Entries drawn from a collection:
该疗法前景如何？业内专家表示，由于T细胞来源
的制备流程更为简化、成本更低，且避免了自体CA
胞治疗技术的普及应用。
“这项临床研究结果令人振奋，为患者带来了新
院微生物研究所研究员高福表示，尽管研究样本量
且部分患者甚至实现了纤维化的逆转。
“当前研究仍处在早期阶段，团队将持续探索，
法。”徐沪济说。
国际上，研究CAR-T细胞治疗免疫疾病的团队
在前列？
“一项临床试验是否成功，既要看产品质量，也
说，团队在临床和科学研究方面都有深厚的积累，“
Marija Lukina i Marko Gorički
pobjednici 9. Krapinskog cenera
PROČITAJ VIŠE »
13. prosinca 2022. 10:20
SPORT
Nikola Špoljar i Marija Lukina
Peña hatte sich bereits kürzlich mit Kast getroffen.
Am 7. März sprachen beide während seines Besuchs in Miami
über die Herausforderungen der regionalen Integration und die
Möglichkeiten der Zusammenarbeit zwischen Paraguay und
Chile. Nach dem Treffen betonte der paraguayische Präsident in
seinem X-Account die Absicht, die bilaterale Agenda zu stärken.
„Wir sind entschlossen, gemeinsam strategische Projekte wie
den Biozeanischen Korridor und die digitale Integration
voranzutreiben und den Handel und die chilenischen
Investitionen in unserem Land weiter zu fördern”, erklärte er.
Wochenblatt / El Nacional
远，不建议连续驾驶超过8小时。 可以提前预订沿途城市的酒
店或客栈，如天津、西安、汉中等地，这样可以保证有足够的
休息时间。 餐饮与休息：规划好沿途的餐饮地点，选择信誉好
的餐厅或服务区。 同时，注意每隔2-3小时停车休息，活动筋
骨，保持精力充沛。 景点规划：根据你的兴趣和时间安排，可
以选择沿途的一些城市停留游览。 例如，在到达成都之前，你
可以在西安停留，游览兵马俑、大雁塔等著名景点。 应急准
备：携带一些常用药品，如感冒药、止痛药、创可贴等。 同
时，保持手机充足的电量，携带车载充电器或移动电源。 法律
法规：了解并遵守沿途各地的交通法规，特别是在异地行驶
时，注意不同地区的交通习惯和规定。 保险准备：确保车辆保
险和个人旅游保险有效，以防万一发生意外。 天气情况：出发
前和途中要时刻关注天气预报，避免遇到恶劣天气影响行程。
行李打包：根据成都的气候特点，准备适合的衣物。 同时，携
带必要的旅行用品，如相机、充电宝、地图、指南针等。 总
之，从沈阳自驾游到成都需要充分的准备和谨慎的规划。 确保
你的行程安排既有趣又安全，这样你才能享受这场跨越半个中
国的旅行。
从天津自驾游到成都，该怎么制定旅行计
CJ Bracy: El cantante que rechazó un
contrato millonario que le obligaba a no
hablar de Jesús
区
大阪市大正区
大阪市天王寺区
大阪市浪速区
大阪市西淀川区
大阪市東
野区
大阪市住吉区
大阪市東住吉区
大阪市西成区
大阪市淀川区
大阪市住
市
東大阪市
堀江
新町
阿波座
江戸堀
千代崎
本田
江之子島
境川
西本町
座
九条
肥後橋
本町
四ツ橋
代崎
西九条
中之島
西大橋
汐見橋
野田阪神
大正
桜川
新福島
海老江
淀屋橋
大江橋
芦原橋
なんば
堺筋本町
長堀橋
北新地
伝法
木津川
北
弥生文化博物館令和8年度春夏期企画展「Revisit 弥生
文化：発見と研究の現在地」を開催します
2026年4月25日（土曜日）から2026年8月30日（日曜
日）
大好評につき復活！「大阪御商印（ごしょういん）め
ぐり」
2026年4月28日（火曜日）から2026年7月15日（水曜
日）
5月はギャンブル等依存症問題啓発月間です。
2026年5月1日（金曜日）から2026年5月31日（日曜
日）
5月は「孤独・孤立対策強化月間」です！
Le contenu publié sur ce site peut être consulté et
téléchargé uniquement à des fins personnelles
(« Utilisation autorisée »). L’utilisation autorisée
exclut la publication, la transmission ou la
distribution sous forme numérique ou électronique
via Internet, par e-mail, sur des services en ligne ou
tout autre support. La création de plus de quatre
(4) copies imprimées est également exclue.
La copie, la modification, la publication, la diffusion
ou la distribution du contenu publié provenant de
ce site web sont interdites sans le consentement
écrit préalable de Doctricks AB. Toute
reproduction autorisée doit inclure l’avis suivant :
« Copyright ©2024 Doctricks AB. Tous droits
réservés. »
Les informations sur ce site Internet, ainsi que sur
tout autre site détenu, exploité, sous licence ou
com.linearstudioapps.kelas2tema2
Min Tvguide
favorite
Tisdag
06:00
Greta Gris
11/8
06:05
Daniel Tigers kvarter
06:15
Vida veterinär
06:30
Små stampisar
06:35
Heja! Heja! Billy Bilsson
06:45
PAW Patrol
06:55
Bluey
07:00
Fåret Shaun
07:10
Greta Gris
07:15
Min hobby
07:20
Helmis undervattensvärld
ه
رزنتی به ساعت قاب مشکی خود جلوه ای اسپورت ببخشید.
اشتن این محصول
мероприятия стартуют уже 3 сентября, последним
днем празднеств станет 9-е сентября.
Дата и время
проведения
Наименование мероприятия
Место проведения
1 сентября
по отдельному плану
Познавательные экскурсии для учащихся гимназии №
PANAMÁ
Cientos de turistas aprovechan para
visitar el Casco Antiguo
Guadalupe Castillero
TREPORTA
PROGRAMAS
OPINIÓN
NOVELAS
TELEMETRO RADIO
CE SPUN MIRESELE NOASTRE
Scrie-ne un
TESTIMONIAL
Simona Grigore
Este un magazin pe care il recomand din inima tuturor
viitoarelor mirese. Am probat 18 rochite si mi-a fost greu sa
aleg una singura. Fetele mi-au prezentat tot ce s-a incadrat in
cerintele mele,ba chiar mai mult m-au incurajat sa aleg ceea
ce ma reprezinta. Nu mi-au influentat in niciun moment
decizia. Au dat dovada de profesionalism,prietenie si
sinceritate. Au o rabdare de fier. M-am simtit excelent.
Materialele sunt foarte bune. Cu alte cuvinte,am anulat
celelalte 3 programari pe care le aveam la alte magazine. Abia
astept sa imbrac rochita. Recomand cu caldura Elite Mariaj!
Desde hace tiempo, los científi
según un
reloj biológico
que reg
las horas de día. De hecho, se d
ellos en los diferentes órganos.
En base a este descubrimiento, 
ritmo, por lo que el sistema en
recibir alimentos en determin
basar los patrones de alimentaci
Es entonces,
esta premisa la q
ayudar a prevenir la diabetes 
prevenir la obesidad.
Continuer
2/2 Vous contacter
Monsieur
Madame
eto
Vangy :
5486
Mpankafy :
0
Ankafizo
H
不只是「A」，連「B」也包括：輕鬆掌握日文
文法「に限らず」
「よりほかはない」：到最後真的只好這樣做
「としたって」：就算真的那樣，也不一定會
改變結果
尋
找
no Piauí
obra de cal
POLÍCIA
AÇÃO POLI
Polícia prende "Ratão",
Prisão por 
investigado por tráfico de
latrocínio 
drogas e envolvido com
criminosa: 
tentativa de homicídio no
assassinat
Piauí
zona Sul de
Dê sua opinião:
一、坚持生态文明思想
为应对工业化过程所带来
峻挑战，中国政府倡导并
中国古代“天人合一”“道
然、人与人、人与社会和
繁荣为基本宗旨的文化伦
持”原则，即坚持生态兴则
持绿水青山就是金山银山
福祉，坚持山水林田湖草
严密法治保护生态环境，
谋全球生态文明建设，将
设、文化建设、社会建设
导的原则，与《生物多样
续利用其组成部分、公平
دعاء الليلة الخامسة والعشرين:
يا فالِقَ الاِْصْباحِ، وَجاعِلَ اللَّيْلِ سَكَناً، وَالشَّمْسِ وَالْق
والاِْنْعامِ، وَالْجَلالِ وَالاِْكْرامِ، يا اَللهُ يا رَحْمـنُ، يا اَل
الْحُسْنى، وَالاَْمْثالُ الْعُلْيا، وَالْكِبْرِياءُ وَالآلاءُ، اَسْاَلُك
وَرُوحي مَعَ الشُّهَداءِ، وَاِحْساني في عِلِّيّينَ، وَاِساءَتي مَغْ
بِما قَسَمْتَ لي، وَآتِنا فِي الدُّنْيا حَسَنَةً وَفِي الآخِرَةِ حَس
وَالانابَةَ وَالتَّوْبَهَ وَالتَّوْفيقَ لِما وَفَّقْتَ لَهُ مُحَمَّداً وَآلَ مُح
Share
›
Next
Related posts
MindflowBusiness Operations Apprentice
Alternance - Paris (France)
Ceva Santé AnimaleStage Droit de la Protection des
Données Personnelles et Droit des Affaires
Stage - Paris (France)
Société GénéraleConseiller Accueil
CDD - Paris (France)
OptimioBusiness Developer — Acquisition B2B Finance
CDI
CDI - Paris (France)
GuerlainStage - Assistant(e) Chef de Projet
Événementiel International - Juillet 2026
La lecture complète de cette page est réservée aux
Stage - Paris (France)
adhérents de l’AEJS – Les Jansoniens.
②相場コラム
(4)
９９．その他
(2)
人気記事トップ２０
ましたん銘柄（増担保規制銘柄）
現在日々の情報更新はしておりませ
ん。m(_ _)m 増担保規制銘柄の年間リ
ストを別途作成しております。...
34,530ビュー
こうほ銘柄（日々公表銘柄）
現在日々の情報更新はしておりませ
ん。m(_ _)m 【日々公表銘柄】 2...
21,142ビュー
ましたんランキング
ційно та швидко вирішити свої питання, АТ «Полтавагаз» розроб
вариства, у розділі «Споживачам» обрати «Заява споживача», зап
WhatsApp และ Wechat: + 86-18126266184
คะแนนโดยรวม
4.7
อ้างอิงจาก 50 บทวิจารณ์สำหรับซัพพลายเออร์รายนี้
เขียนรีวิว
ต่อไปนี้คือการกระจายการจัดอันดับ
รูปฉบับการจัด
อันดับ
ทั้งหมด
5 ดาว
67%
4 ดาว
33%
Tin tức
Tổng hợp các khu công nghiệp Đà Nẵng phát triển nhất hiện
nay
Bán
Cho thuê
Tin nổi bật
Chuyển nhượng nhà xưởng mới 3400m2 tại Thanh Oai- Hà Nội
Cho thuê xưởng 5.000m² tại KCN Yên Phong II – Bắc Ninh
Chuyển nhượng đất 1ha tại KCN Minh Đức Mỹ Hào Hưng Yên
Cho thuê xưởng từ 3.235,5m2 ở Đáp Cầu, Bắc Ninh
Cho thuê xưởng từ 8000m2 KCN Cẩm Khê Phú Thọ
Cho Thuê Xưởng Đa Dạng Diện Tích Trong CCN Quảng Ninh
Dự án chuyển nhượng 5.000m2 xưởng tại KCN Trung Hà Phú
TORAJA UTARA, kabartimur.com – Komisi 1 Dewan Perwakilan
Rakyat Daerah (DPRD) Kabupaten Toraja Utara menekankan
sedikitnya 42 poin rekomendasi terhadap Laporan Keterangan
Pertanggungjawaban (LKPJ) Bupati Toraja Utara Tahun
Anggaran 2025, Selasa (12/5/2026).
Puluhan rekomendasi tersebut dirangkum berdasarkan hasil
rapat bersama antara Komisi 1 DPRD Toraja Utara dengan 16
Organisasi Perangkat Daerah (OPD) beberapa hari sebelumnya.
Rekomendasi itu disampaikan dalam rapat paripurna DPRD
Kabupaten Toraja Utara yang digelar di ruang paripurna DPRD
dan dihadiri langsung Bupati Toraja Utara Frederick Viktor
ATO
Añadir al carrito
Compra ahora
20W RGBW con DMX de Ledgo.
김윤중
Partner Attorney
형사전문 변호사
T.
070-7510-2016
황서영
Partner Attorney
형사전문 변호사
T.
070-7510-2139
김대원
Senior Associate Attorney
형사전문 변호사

▸ **Your objective**: Please count the lines of the records that contain the string "autre", treating uppercase and lowercase as different. Give only the number.

▸ **Your response**: 2